#### Transcribed page contents:
□ □ □

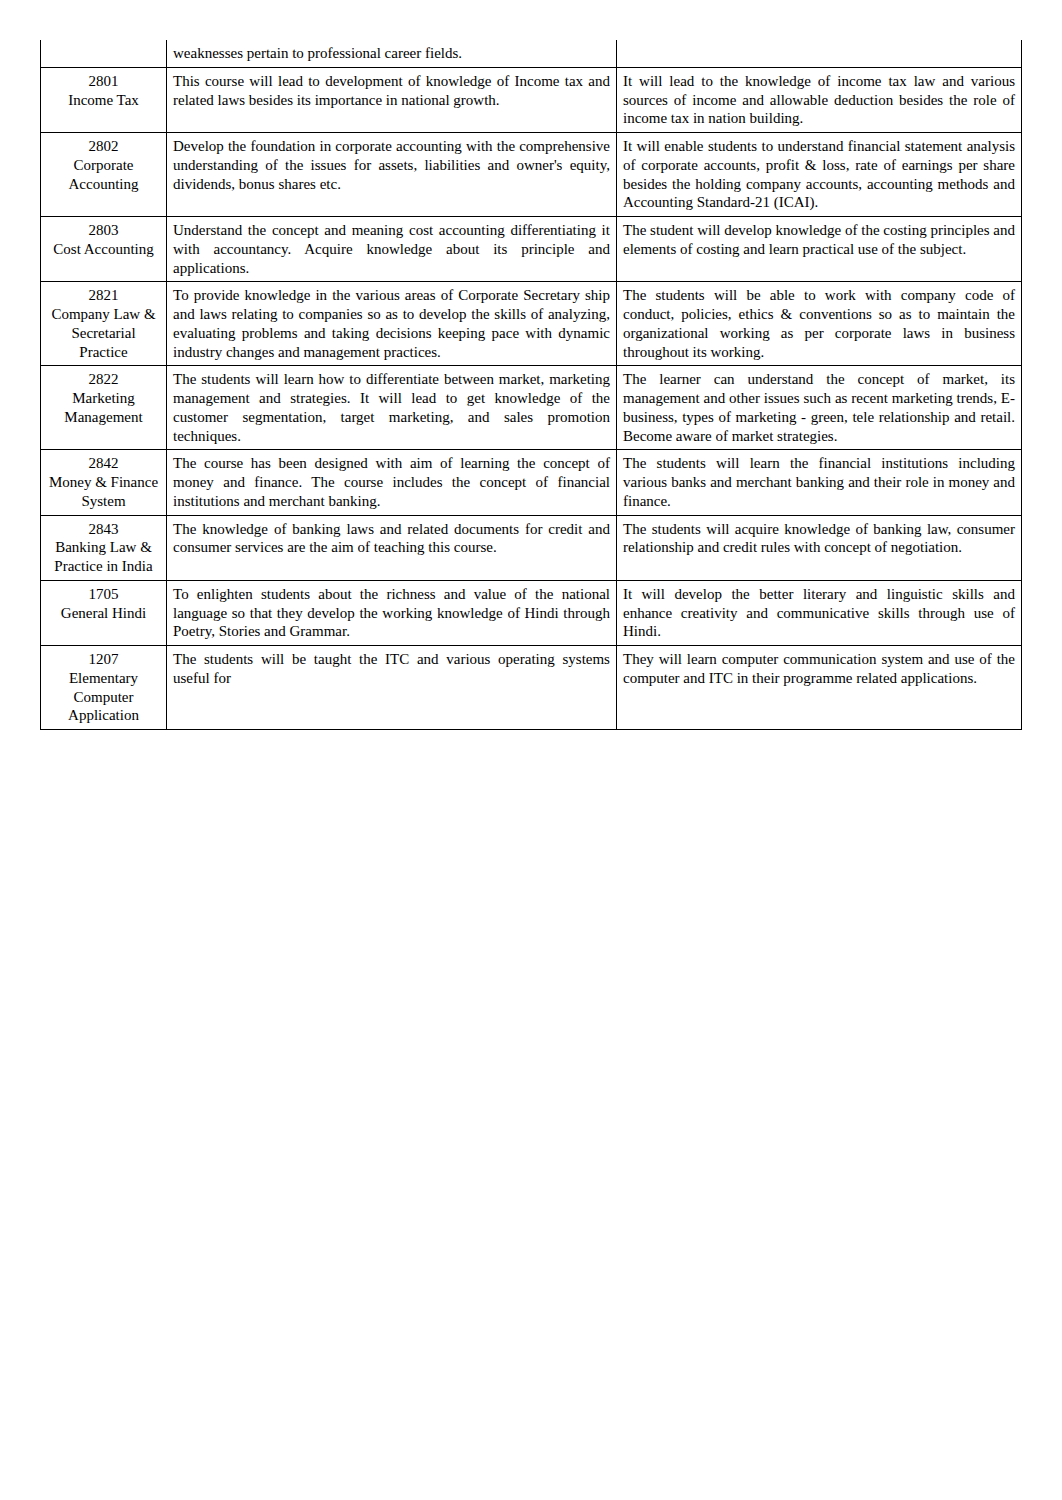| | weaknesses pertain to professional career fields. | |
| 2801 Income Tax | This course will lead to development of knowledge of Income tax and related laws besides its importance in national growth. | It will lead to the knowledge of income tax law and various sources of income and allowable deduction besides the role of income tax in nation building. |
| 2802 Corporate Accounting | Develop the foundation in corporate accounting with the comprehensive understanding of the issues for assets, liabilities and owner's equity, dividends, bonus shares etc. | It will enable students to understand financial statement analysis of corporate accounts, profit & loss, rate of earnings per share besides the holding company accounts, accounting methods and Accounting Standard-21 (ICAI). |
| 2803 Cost Accounting | Understand the concept and meaning cost accounting differentiating it with accountancy. Acquire knowledge about its principle and applications. | The student will develop knowledge of the costing principles and elements of costing and learn practical use of the subject. |
| 2821 Company Law & Secretarial Practice | To provide knowledge in the various areas of Corporate Secretary ship and laws relating to companies so as to develop the skills of analyzing, evaluating problems and taking decisions keeping pace with dynamic industry changes and management practices. | The students will be able to work with company code of conduct, policies, ethics & conventions so as to maintain the organizational working as per corporate laws in business throughout its working. |
| 2822 Marketing Management | The students will learn how to differentiate between market, marketing management and strategies. It will lead to get knowledge of the customer segmentation, target marketing, and sales promotion techniques. | The learner can understand the concept of market, its management and other issues such as recent marketing trends, E-business, types of marketing - green, tele relationship and retail. Become aware of market strategies. |
| 2842 Money & Finance System | The course has been designed with aim of learning the concept of money and finance. The course includes the concept of financial institutions and merchant banking. | The students will learn the financial institutions including various banks and merchant banking and their role in money and finance. |
| 2843 Banking Law & Practice in India | The knowledge of banking laws and related documents for credit and consumer services are the aim of teaching this course. | The students will acquire knowledge of banking law, consumer relationship and credit rules with concept of negotiation. |
| 1705 General Hindi | To enlighten students about the richness and value of the national language so that they develop the working knowledge of Hindi through Poetry, Stories and Grammar. | It will develop the better literary and linguistic skills and enhance creativity and communicative skills through use of Hindi. |
| 1207 Elementary Computer Application | The students will be taught the ITC and various operating systems useful for | They will learn computer communication system and use of the computer and ITC in their programme related applications. |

□ □ □

#### Task instructions:
Pick from the records each line that contains the word "applications" and show it.

#### Written response:
| 2803 Cost Accounting | Understand the concept and meaning cost accounting differentiating it with accountancy. Acquire knowledge about its principle and applications. | The student will develop knowledge of the costing principles and elements of costing and learn practical use of the subject. |
| 1207 Elementary Computer Application | The students will be taught the ITC and various operating systems useful for | They will learn computer communication system and use of the computer and ITC in their programme related applications. |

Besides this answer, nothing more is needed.